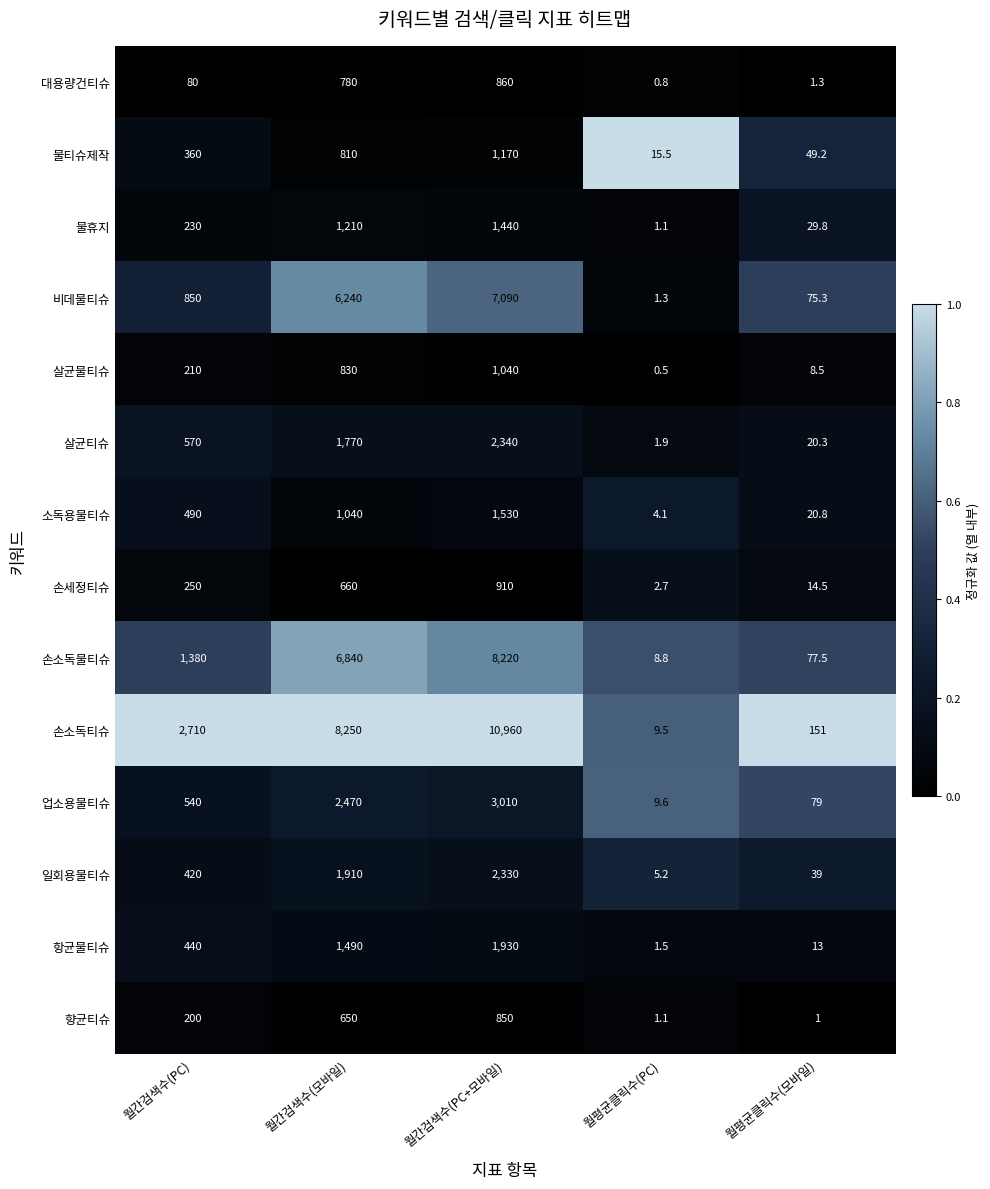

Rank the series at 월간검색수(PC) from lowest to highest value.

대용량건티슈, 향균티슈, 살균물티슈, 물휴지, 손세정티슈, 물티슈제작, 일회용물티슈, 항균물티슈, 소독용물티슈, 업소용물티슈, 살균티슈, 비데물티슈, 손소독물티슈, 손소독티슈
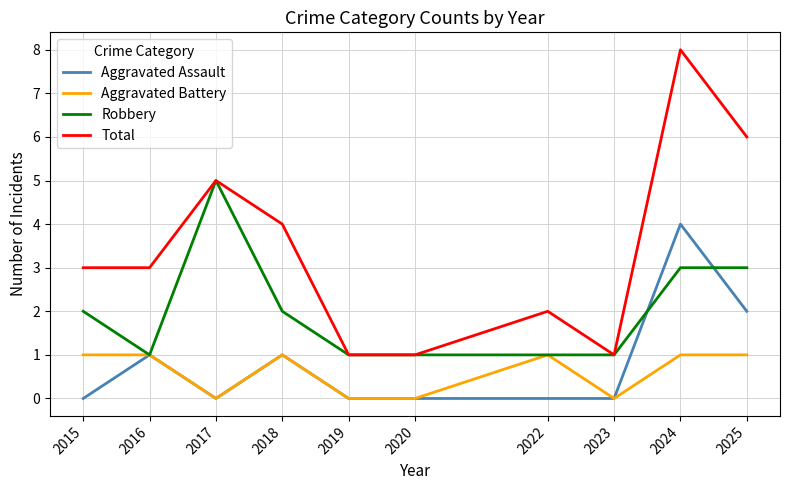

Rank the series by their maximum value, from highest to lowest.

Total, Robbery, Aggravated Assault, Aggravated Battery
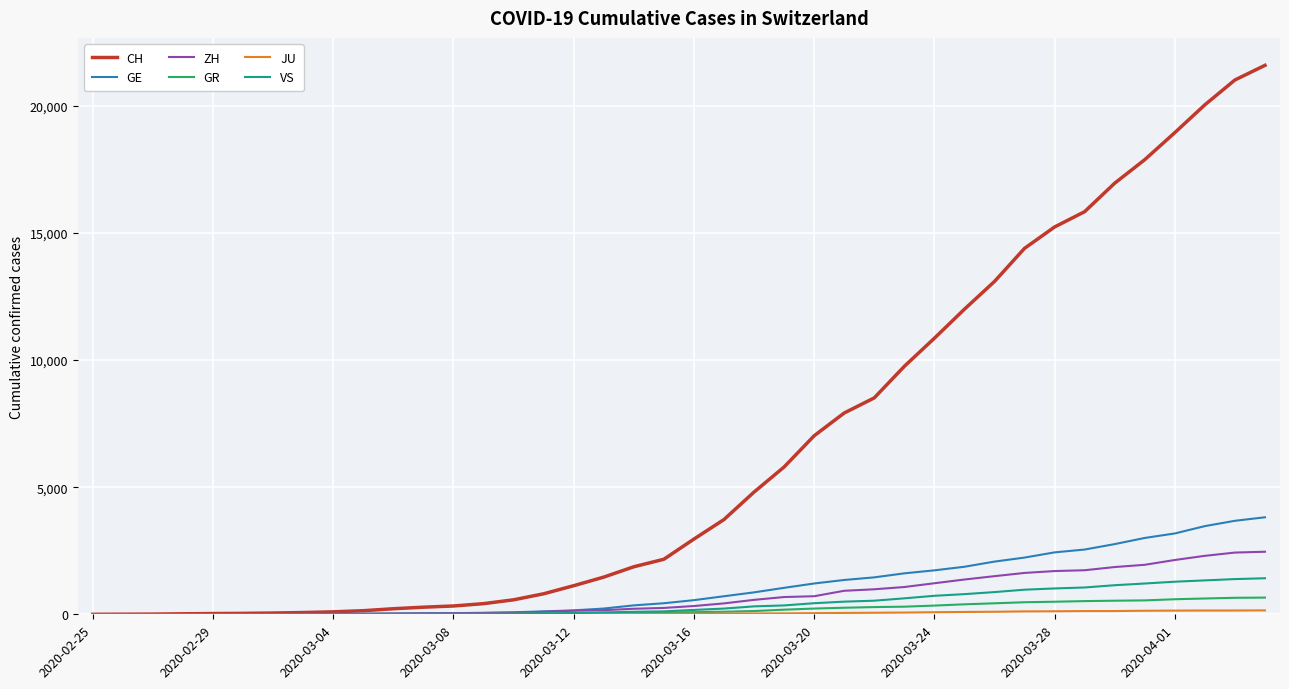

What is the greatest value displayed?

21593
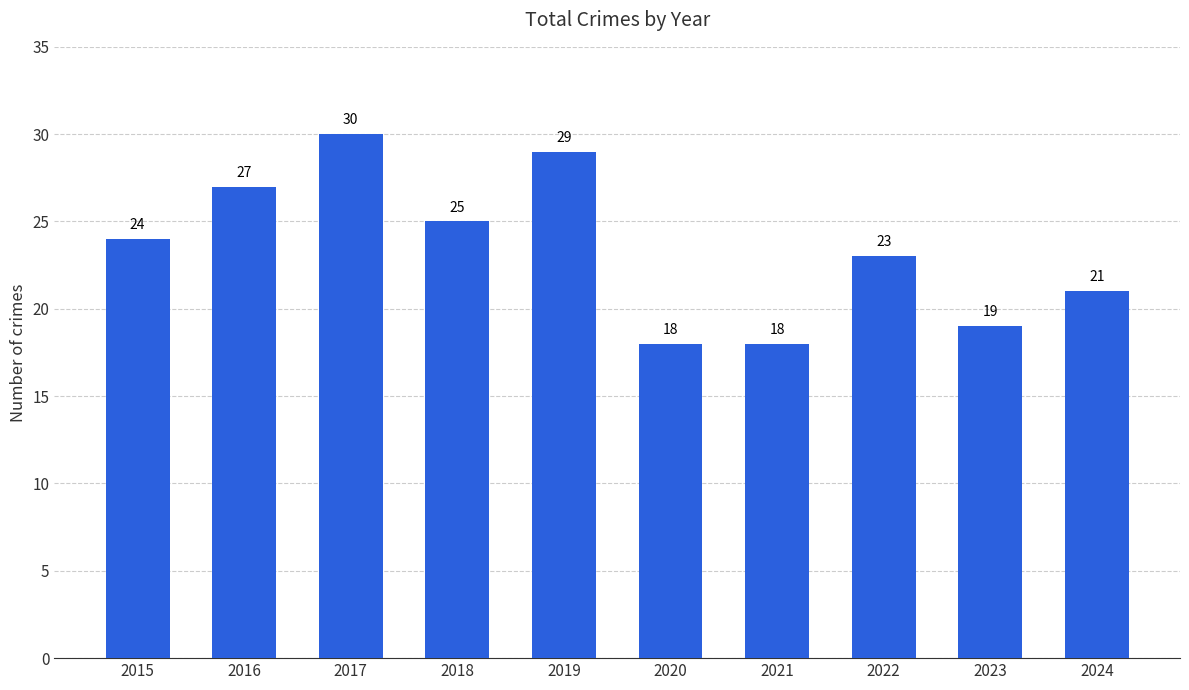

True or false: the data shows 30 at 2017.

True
▬▬▬
**Task directions**
Please rewrite the entries above as a JSON list of strings, one string per line, skipping blank lines and leaving out the pictures.

**Answer section**
[
  "Rank the series at 월간검색수(PC) from lowest to highest value.",
  "대용량건티슈, 향균티슈, 살균물티슈, 물휴지, 손세정티슈, 물티슈제작, 일회용물티슈, 항균물티슈, 소독용물티슈, 업소용물티슈, 살균티슈, 비데물티슈, 손소독물티슈, 손소독티슈",
  "Rank the series by their maximum value, from highest to lowest.",
  "Total, Robbery, Aggravated Assault, Aggravated Battery",
  "What is the greatest value displayed?",
  "21593",
  "True or false: the data shows 30 at 2017.",
  "True"
]